What you want instead is clear, simple rules with proportionate penalties that are rigorously enforced -- ideally with notice to give the company a chance to correct its behavior before any penalties have to be put on the table.

The thing that hurts investment the most is surprise. The investors are already taking the risk that the new business may fail. Add an uncertain regulatory environment on top of that and investment will walk away in droves.


> When enforcement is rare but with complex rules and huge penalties, it causes everyone to have to hire an army of lawyers to make sure it isn't them who the government is able to arbitrarily make an example of

This is Europe we're talking about. You are using your liberal American mind set to create issues that don't exist here.

> What you want instead is clear, simple rules with proportionate penalties that are rigorously enforced -- ideally with notice to give the company a chance to correct its behavior before any penalties have to be put on the table.

This is exactly how rules is enforced in Europe. Pedagogy first and after that the stick for those who are purposely break the rules or are malicious.


I think the stats show that the system doesn't work given education vs tech output. Even if it isn't that specific aspect at fault it is clear that the way things are being done is not fine.

There is also quite a bit of vested interrest protectionism and permission culture run amok there like the link tax to subsidise utterly stupid greedy losers who were complaining about free advertising and wanting more that failed in Spain and yet they want everywhere and right to the memory hole - a more accurate description of right to be forgotten. Then there is the utterly stupid reason one abombinable trade bill failed, not the horrible corporate sovereignty portion that would allow for tobacco companies to sue for antismoking campaigns but thinking they could push the new world into accepting their region naming restrictions when they have been making parmesan cheese for centuries already.


> This is Europe we're talking about. You are using your liberal American mind set to create issues that don't exist here.

"This is Europe" doesn't mean anything. Do companies in Europe just violate all the laws constantly and hope the government leaves them alone? Why even have laws then instead of just a king that decides what they don't like after the fact?

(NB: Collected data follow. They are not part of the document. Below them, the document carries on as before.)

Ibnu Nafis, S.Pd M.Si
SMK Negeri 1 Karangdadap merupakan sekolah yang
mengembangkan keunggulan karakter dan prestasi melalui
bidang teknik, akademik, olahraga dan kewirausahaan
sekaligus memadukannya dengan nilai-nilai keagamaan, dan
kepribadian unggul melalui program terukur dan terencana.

If you pass a law that is complicated and hard to understand, complying with it will be arduous and inefficient. "But we didn't mean it that way" doesn't save you from businesses and investment moving elsewhere over compliance costs.

> This is exactly how rules is enforced in Europe. Pedagogy first and after that the stick for those who are purposely break the rules or are malicious.

The EU didn't ask Google to change its practices first. The opening volley was billions of dollars in fines, and then billions more for other things that they also didn't advise them to stop doing (and give them a chance to challenge the interpretation) before imposing huge penalties.

When you have broad, ambiguous laws with arbitrary enforcement, how do you expect anyone to comply with them? Or even know what compliance looks like?